Now I return to Daren's quote "Did analytics cause the decision for Dan Lanning to go for it late in the game with a 4th and 1 from his own 29-yard line?" Daren answered this question himself "He wanted to prove that going for it in your own territory is the right thing, and he failed." He in this instance is Dan Lanning and the fact that he wanted to see a particular outcome other than just winning the game means he DIDN'T use data analytics to make the decision. He used his emotions and possibly justified it with ad hoc data analytics.
How the human mind generates a decision is extremely complicated and we absolutely don't understand it. We do however think we might understand some of it and if you're interested in getting a non-technical overview it can be found in the book "Thinking Fast and Slow". The main idea is that "slow" rigorous logical reasoning is extremely calorically expensive (mental exhaustion anyone?) and while it's a competitive advantage in nature in some situations over-thinking will actually get you killed. Enter the "fast" thinking of the human "gut" that we came pre-equipped with. Fast thinking takes a lot of logical short cuts and arrives at a cheap but usually right answer for areas where the individual has a LOT of experience.
The idea then is if you are doing something you are an expert in, don't overthink it just make the call and move on. If you are in new territory you should slow down and proceed cautiously. This rule of thumb, follow your gut, is generally speaking the optimal solution for humans. Where the problem can arise is that thinking "fast" will sometimes make errors. In the case of the optimal nuclear strategy those errors have devastating costs. How do we avoid them? We force ourselves to slow down and think it through when the risks are too high.

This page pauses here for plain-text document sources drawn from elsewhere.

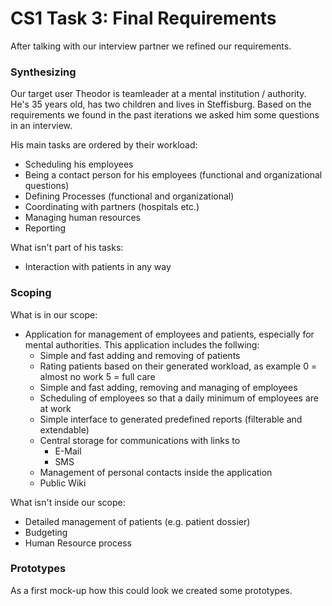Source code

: # CS1 Task 3: Final Requirements  
After talking with our interview partner we refined our requirements. 

### Synthesizing
Our target user Theodor is teamleader at a mental institution / authority. He's 35 years old, has two children and lives in Steffisburg. Based on the requirements we found in the past iterations we asked him some questions in an interview. 

His main tasks are ordered by their workload: 
  * Scheduling his employees 
  * Being a contact person for his employees (functional and organizational questions) 
  * Defining Processes (functional and organizational) 
  * Coordinating with partners (hospitals etc.) 
  * Managing human resources 
  * Reporting 
  
What isn't part of his tasks: 
  * Interaction with patients in any way 

### Scoping 
What is in our scope: 
  * Application for management of employees and patients, especially for mental authorities. This application includes the follwing: 
    * Simple and fast adding and removing of patients
    * Rating patients based on their generated workload, as example 0 = almost no work 5 = full care 
    * Simple and fast adding, removing and managing of employees 
    * Scheduling of employees so that a daily minimum of employees are at work 
    * Simple interface to generated predefined reports (filterable and extendable) 
    * Central storage for communications with links to 
      * E-Mail 
      * SMS 
    * Management of personal contacts inside the application 
    * Public Wiki 

What isn't inside our scope: 
  * Detailed management of patients (e.g. patient dossier) 
  * Budgeting 
  * Human Resource process 

### Prototypes 
As a first mock-up how this could look we created some prototypes.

Game theory, data analytics, computer simulations, computer decision algorithms are all just tools that are meant to help us slow down and think it through. In the end they are just tools (for now anyway) and it's how the people in charge use them that matters in getting to the right situational decisions. This concept is called human-machine teaming and we've been using it since we learned how to make pointy sticks. The stick isn't the thing, it's the hand holding it, the eye aiming it and the mind deciding on what to do with it that has mattered. The machines have certainly gotten fancier but we really haven't. Same hand, same eye, same mind.

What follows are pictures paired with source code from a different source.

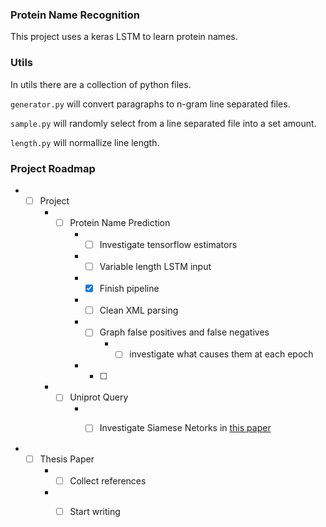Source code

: ### Protein Name Recognition

This project uses a keras LSTM to learn protein names.


### Utils

In utils there are a collection of python files.

`generator.py` will convert paragraphs to n-gram line separated files.

`sample.py` will randomly select from a line separated file into a set amount.

`length.py` will normallize line length.

### Project Roadmap

* - [ ] Project
    * - [ ] Protein Name Prediction
        * - [ ] Investigate tensorflow estimators
        * - [ ] Variable length LSTM input
        * - [x] Finish pipeline
        * - [ ] Clean XML parsing
        * - [ ] Graph false positives and false negatives
            * - [ ] investigate what causes them at each epoch
        * - [ ] 
    * - [ ] Uniprot Query
        * - [ ] Investigate Siamese Netorks in [this paper](https://www.microsoft.com/en-us/research/wp-content/uploads/2016/02/cikm2013_DSSM_fullversion.pdf)


* - [ ] Thesis Paper
    * - [ ] Collect references
    * - [ ] Start writing

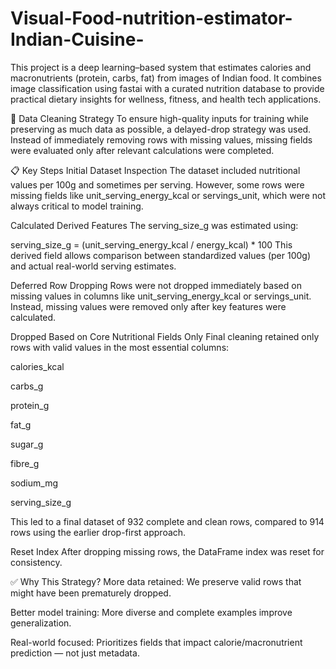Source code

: # Visual-Food-nutrition-estimator-Indian-Cuisine-
This project is a deep learning–based system that estimates calories and macronutrients (protein, carbs, fat) from images of Indian food. It combines image classification using fastai with a curated nutrition database to provide practical dietary insights for wellness, fitness, and health tech applications.


🧼 Data Cleaning Strategy
To ensure high-quality inputs for training while preserving as much data as possible, a delayed-drop strategy was used. Instead of immediately removing rows with missing values, missing fields were evaluated only after relevant calculations were completed.

📋 Key Steps
Initial Dataset Inspection
The dataset included nutritional values per 100g and sometimes per serving. However, some rows were missing fields like unit_serving_energy_kcal or servings_unit, which were not always critical to model training.

Calculated Derived Features
The serving_size_g was estimated using:

serving_size_g = (unit_serving_energy_kcal / energy_kcal) * 100
This derived field allows comparison between standardized values (per 100g) and actual real-world serving estimates.

Deferred Row Dropping
Rows were not dropped immediately based on missing values in columns like unit_serving_energy_kcal or servings_unit. Instead, missing values were removed only after key features were calculated.

Dropped Based on Core Nutritional Fields Only
Final cleaning retained only rows with valid values in the most essential columns:

calories_kcal

carbs_g

protein_g

fat_g

sugar_g

fibre_g

sodium_mg

serving_size_g

This led to a final dataset of 932 complete and clean rows, compared to 914 rows using the earlier drop-first approach.

Reset Index
After dropping missing rows, the DataFrame index was reset for consistency.

✅ Why This Strategy?
More data retained: We preserve valid rows that might have been prematurely dropped.

Better model training: More diverse and complete examples improve generalization.

Real-world focused: Prioritizes fields that impact calorie/macronutrient prediction — not just metadata.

In football when it's 4th and 1 on your own 29-yard line and you are a new head coach late in a competitive rivalry game you are in an area of devastating consequences. Those are exactly the times you need to force yourself to take 15 seconds to slow down and use some tools to help you make the right decision. Data analytics is one of those tools and the danger is that the "thinking fast" system never stops so it's already made a call on what to do. It says "go for it" because we didn't get here without being aggressive, aggressive has paid off for us.
The hardest thing to do in that moment is to force yourself to be aware that part of you has already decided and the calorically efficient thing to do with an exhausted mind is to use a ready tool to tell yourself a story on why that decision is the right decision. This is hard stuff. This is hard stuff for football coaches, this is hard stuff for squad leaders in the Rangers, this is hard stuff for me when I'm debating on writing 2k words on the forum or getting started on that project I'm supposed to be working on.
It helps to work with people you respect that can challenge your instincts and give you pause when you have a tough decision. Mistakes will happen, mistakes were made.